G-protein signaling 5 (Rgs5) is a master gene responsible for the abnormal tumor vasculature in mice. In Rgs5-deficient mice, the loss of Rgs5 results in pericyte maturation, vascular normalization, and consequently marked reductions in tumor hypoxia and vessel leakiness. In addition, the infiltration of CD8+ T cells into tumor parenchyma was increased in Rgs5-deficient mice after adoptive transfer [53]. Antiangiogenic therapy could significantly improve the antitumor efficacy of adoptive T cells transfer by overcoming endothelial cell anergy and enhancing leukocytes infiltration into tumor [54].

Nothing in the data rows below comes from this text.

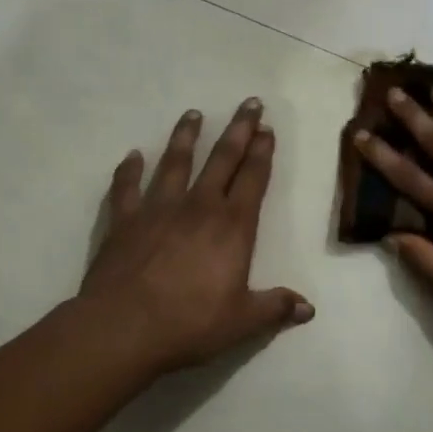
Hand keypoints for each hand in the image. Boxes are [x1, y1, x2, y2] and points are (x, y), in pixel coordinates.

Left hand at [79, 98, 312, 375]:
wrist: (124, 328)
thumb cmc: (190, 324)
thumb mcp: (242, 321)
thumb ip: (275, 308)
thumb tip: (309, 308)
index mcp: (232, 226)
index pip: (252, 179)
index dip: (262, 152)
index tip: (267, 129)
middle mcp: (198, 206)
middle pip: (222, 159)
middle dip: (238, 129)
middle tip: (249, 104)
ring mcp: (158, 209)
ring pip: (175, 162)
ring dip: (186, 136)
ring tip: (193, 113)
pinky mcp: (124, 220)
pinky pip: (126, 187)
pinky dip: (129, 170)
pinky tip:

In our studies, we combine recombinant human endostatin (rh-endostatin) and CIK cells for the treatment of lung carcinoma murine models. The Rh-endostatin we use is a modified form of endostatin, which is an endogenous pro-angiogenic factor. CIK cells mediate potent MHC-unrestricted cytotoxicity against a variety of tumor cells, and they can recognize and kill tumor cells without prior exposure or priming [55]. Our results indicate that rh-endostatin synergizes with adoptive CIK cells to inhibit the growth of lung carcinoma. Rh-endostatin normalized tumor vasculature and reduced hypoxic area in the tumor microenvironment. We found that fewer CD3+ T cells accumulated in the hypoxic tumor area compared with the non-hypoxic area. In addition, rh-endostatin significantly increased the homing of CIK cells and decreased the accumulation of myeloid-derived suppressor cells (MDSCs) in the tumor parenchyma [21].

Conclusion

Abnormal tumor vasculature plays an important role in the formation of a hypoxic immunosuppressive tumor microenvironment. Hypoxia itself is a factor that could benefit the growth of tumor cells as well as promote tumor cells into a more aggressive phenotype. In addition, hypoxic tumor microenvironments facilitate the production of immunosuppressive factors and cells, such as TAMs and MDSCs. The infiltration of cytotoxic T cells into tumor parenchyma is inhibited by the tumor microenvironment which impedes the efficacy of adoptive cell immunotherapy. Further, the few transferred cytotoxic T cells that accumulate in tumor parenchyma cannot fully exert their function because of the immunosuppressive tumor microenvironment, which can inhibit the proliferation and cytotoxicity of transferred T cells. Normalization of tumor vasculature by antiangiogenic agents has been reported to improve the antitumor efficacy of adoptive cell immunotherapy by decreasing hypoxic tumor area and improving the homing of adoptive T cells into tumor parenchyma. In our study, we observed that the abnormal tumor vasculature was normalized, hypoxic tumor area was decreased, and the infiltration of adoptive CIK cells was increased after the administration of recombinant human endostatin. Encouraging results have been seen from experiments in animal tumor models that combine antiangiogenic agents with adoptive cell immunotherapy. However, there are still two main challenges that hinder the successful clinical use of combination therapies. The first challenge is that it is difficult to generalize the optimal dose of anti-angiogenic agent for vascular normalization, as it may vary by patient or by disease status. Thus, it is urgent to develop imaging technology that will help to monitor the vascular normalization in patients. The second challenge is to identify optimal combination schedules. The efficacy of cancer therapies that combine antiangiogenic and adoptive cell immunotherapy depends on the dose and delivery schedule of each drug.

Although these challenges will take time to overcome, the combination of vascular normalizing doses of anti-angiogenic agents with adoptive cell immunotherapy offers a hope for developing new approaches that could enhance treatment efficacy in several malignancies.